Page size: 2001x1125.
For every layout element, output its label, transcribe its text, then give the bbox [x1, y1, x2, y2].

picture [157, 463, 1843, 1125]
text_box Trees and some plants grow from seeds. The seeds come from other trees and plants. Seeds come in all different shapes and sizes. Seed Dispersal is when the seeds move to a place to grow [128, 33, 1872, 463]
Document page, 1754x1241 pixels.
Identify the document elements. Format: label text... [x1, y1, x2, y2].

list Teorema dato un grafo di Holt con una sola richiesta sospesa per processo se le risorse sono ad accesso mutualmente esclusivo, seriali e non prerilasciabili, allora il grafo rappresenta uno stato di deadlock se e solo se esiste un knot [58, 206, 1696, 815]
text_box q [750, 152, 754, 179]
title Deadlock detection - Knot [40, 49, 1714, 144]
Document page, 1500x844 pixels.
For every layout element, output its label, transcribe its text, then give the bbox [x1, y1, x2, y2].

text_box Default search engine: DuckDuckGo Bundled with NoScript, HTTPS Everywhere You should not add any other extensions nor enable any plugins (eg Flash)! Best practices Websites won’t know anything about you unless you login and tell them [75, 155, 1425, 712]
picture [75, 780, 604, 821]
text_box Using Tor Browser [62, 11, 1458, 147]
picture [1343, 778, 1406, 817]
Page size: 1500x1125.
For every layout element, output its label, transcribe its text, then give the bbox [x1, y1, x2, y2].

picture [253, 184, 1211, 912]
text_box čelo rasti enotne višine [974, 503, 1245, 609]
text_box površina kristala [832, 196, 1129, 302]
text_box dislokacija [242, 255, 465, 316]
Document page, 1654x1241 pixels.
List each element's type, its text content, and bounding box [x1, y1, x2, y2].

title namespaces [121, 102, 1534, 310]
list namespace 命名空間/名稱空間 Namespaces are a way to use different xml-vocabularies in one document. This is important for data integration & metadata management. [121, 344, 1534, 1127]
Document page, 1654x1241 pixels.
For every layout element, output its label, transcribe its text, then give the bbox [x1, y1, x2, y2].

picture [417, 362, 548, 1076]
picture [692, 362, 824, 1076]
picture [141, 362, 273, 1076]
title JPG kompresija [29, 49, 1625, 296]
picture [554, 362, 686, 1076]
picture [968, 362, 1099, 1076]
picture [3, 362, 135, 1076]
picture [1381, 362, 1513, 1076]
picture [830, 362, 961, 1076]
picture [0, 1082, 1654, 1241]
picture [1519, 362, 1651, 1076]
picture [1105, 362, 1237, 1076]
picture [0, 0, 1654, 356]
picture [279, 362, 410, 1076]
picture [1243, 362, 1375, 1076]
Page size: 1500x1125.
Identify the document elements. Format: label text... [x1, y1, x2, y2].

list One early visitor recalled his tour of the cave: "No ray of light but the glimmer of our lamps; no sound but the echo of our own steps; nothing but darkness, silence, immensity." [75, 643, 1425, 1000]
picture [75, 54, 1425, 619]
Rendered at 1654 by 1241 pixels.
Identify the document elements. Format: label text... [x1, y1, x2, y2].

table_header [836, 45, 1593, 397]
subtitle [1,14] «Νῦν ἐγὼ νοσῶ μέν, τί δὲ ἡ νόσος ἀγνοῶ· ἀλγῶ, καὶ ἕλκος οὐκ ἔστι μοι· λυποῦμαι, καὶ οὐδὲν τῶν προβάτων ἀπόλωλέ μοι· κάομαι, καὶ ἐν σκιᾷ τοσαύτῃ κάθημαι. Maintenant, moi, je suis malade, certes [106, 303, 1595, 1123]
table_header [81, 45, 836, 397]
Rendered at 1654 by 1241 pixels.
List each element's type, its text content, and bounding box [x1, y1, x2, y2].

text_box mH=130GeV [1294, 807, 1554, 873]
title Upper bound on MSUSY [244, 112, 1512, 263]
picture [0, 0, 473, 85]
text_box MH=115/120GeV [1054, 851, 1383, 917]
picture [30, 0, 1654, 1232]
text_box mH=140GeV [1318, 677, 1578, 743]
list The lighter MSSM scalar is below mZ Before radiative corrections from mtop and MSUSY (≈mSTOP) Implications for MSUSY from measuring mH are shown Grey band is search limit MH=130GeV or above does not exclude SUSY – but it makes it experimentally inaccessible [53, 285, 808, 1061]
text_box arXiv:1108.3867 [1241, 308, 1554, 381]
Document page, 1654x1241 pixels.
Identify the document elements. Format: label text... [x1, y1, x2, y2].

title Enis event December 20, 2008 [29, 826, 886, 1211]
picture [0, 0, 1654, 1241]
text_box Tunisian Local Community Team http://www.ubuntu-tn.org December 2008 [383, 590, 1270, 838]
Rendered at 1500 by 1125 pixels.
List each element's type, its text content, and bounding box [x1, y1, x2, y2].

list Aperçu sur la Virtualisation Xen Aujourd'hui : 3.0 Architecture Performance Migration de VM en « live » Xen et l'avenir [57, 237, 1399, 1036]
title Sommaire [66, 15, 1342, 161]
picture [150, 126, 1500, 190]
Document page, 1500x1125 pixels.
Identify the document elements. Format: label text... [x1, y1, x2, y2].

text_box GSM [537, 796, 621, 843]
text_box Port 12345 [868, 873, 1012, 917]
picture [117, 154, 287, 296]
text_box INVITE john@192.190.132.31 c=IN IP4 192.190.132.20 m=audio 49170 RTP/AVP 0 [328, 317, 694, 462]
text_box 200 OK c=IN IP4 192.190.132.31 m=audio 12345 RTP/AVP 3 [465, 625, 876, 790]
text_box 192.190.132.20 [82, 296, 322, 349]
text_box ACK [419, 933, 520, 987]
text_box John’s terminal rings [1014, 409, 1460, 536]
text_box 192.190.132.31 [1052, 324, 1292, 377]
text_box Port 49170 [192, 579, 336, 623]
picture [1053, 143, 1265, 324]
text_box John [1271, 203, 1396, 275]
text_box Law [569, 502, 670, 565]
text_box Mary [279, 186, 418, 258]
----------
▶ Given task: Lay out the lines above as a Markdown table with two columns, Row and Line, numbering each line and leaving out blank ones.

▶ Result:
| Row | Line |
|---|---|
| 1 | Page size: 2001x1125. |
| 2 | For every layout element, output its label, transcribe its text, then give the bbox [x1, y1, x2, y2]. |
| 3 | picture [157, 463, 1843, 1125] |
| 4 | text_box Trees and some plants grow from seeds. The seeds come from other trees and plants. Seeds come in all different shapes and sizes. Seed Dispersal is when the seeds move to a place to grow [128, 33, 1872, 463] |
| 5 | Document page, 1754x1241 pixels. |
| 6 | Identify the document elements. Format: label text... [x1, y1, x2, y2]. |
| 7 | list Teorema dato un grafo di Holt con una sola richiesta sospesa per processo se le risorse sono ad accesso mutualmente esclusivo, seriali e non prerilasciabili, allora il grafo rappresenta uno stato di deadlock se e solo se esiste un knot [58, 206, 1696, 815] |
| 8 | text_box q [750, 152, 754, 179] |
| 9 | title Deadlock detection - Knot [40, 49, 1714, 144] |
| 10 | Document page, 1500x844 pixels. |
| 11 | For every layout element, output its label, transcribe its text, then give the bbox [x1, y1, x2, y2]. |
| 12 | text_box Default search engine: DuckDuckGo Bundled with NoScript, HTTPS Everywhere You should not add any other extensions nor enable any plugins (eg Flash)! Best practices Websites won’t know anything about you unless you login and tell them [75, 155, 1425, 712] |
| 13 | picture [75, 780, 604, 821] |
| 14 | text_box Using Tor Browser [62, 11, 1458, 147] |
| 15 | picture [1343, 778, 1406, 817] |
| 16 | Page size: 1500x1125. |
| 17 | For every layout element, output its label, transcribe its text, then give the bbox [x1, y1, x2, y2]. |
| 18 | picture [253, 184, 1211, 912] |
| 19 | text_box čelo rasti enotne višine [974, 503, 1245, 609] |
| 20 | text_box površina kristala [832, 196, 1129, 302] |
| 21 | text_box dislokacija [242, 255, 465, 316] |
| 22 | Document page, 1654x1241 pixels. |
| 23 | List each element's type, its text content, and bounding box [x1, y1, x2, y2]. |
| 24 | title namespaces [121, 102, 1534, 310] |
| 25 | list namespace 命名空間/名稱空間 Namespaces are a way to use different xml-vocabularies in one document. This is important for data integration & metadata management. [121, 344, 1534, 1127] |
| 26 | Document page, 1654x1241 pixels. |
| 27 | For every layout element, output its label, transcribe its text, then give the bbox [x1, y1, x2, y2]. |
| 28 | picture [417, 362, 548, 1076] |
| 29 | picture [692, 362, 824, 1076] |
| 30 | picture [141, 362, 273, 1076] |
| 31 | title JPG kompresija [29, 49, 1625, 296] |
| 32 | picture [554, 362, 686, 1076] |
| 33 | picture [968, 362, 1099, 1076] |
| 34 | picture [3, 362, 135, 1076] |
| 35 | picture [1381, 362, 1513, 1076] |
| 36 | picture [830, 362, 961, 1076] |
| 37 | picture [0, 1082, 1654, 1241] |
| 38 | picture [1519, 362, 1651, 1076] |
| 39 | picture [1105, 362, 1237, 1076] |
| 40 | picture [0, 0, 1654, 356] |
| 41 | picture [279, 362, 410, 1076] |
| 42 | picture [1243, 362, 1375, 1076] |
| 43 | Page size: 1500x1125. |
| 44 | Identify the document elements. Format: label text... [x1, y1, x2, y2]. |
| 45 | list One early visitor recalled his tour of the cave: "No ray of light but the glimmer of our lamps; no sound but the echo of our own steps; nothing but darkness, silence, immensity." [75, 643, 1425, 1000] |
| 46 | picture [75, 54, 1425, 619] |
| 47 | Rendered at 1654 by 1241 pixels. |
| 48 | Identify the document elements. Format: label text... [x1, y1, x2, y2]. |
| 49 | table_header [836, 45, 1593, 397] |
| 50 | subtitle [1,14] «Νῦν ἐγὼ νοσῶ μέν, τί δὲ ἡ νόσος ἀγνοῶ· ἀλγῶ, καὶ ἕλκος οὐκ ἔστι μοι· λυποῦμαι, καὶ οὐδὲν τῶν προβάτων ἀπόλωλέ μοι· κάομαι, καὶ ἐν σκιᾷ τοσαύτῃ κάθημαι. Maintenant, moi, je suis malade, certes [106, 303, 1595, 1123] |
| 51 | table_header [81, 45, 836, 397] |
| 52 | Rendered at 1654 by 1241 pixels. |
| 53 | List each element's type, its text content, and bounding box [x1, y1, x2, y2]. |
| 54 | text_box mH=130GeV [1294, 807, 1554, 873] |
| 55 | title Upper bound on MSUSY [244, 112, 1512, 263] |
| 56 | picture [0, 0, 473, 85] |
| 57 | text_box MH=115/120GeV [1054, 851, 1383, 917] |
| 58 | picture [30, 0, 1654, 1232] |
| 59 | text_box mH=140GeV [1318, 677, 1578, 743] |
| 60 | list The lighter MSSM scalar is below mZ Before radiative corrections from mtop and MSUSY (≈mSTOP) Implications for MSUSY from measuring mH are shown Grey band is search limit MH=130GeV or above does not exclude SUSY – but it makes it experimentally inaccessible [53, 285, 808, 1061] |
| 61 | text_box arXiv:1108.3867 [1241, 308, 1554, 381] |
| 62 | Document page, 1654x1241 pixels. |
| 63 | Identify the document elements. Format: label text... [x1, y1, x2, y2]. |
| 64 | title Enis event December 20, 2008 [29, 826, 886, 1211] |
| 65 | picture [0, 0, 1654, 1241] |
| 66 | text_box Tunisian Local Community Team http://www.ubuntu-tn.org December 2008 [383, 590, 1270, 838] |
| 67 | Rendered at 1500 by 1125 pixels. |
| 68 | List each element's type, its text content, and bounding box [x1, y1, x2, y2]. |
| 69 | list Aperçu sur la Virtualisation Xen Aujourd'hui : 3.0 Architecture Performance Migration de VM en « live » Xen et l'avenir [57, 237, 1399, 1036] |
| 70 | title Sommaire [66, 15, 1342, 161] |
| 71 | picture [150, 126, 1500, 190] |
| 72 | Document page, 1500x1125 pixels. |
| 73 | Identify the document elements. Format: label text... [x1, y1, x2, y2]. |
| 74 | text_box GSM [537, 796, 621, 843] |
| 75 | text_box Port 12345 [868, 873, 1012, 917] |
| 76 | picture [117, 154, 287, 296] |
| 77 | text_box INVITE john@192.190.132.31 c=IN IP4 192.190.132.20 m=audio 49170 RTP/AVP 0 [328, 317, 694, 462] |
| 78 | text_box 200 OK c=IN IP4 192.190.132.31 m=audio 12345 RTP/AVP 3 [465, 625, 876, 790] |
| 79 | text_box 192.190.132.20 [82, 296, 322, 349] |
| 80 | text_box ACK [419, 933, 520, 987] |
| 81 | text_box John’s terminal rings [1014, 409, 1460, 536] |
| 82 | text_box 192.190.132.31 [1052, 324, 1292, 377] |
| 83 | text_box Port 49170 [192, 579, 336, 623] |
| 84 | picture [1053, 143, 1265, 324] |
| 85 | text_box John [1271, 203, 1396, 275] |
| 86 | text_box Law [569, 502, 670, 565] |
| 87 | text_box Mary [279, 186, 418, 258] |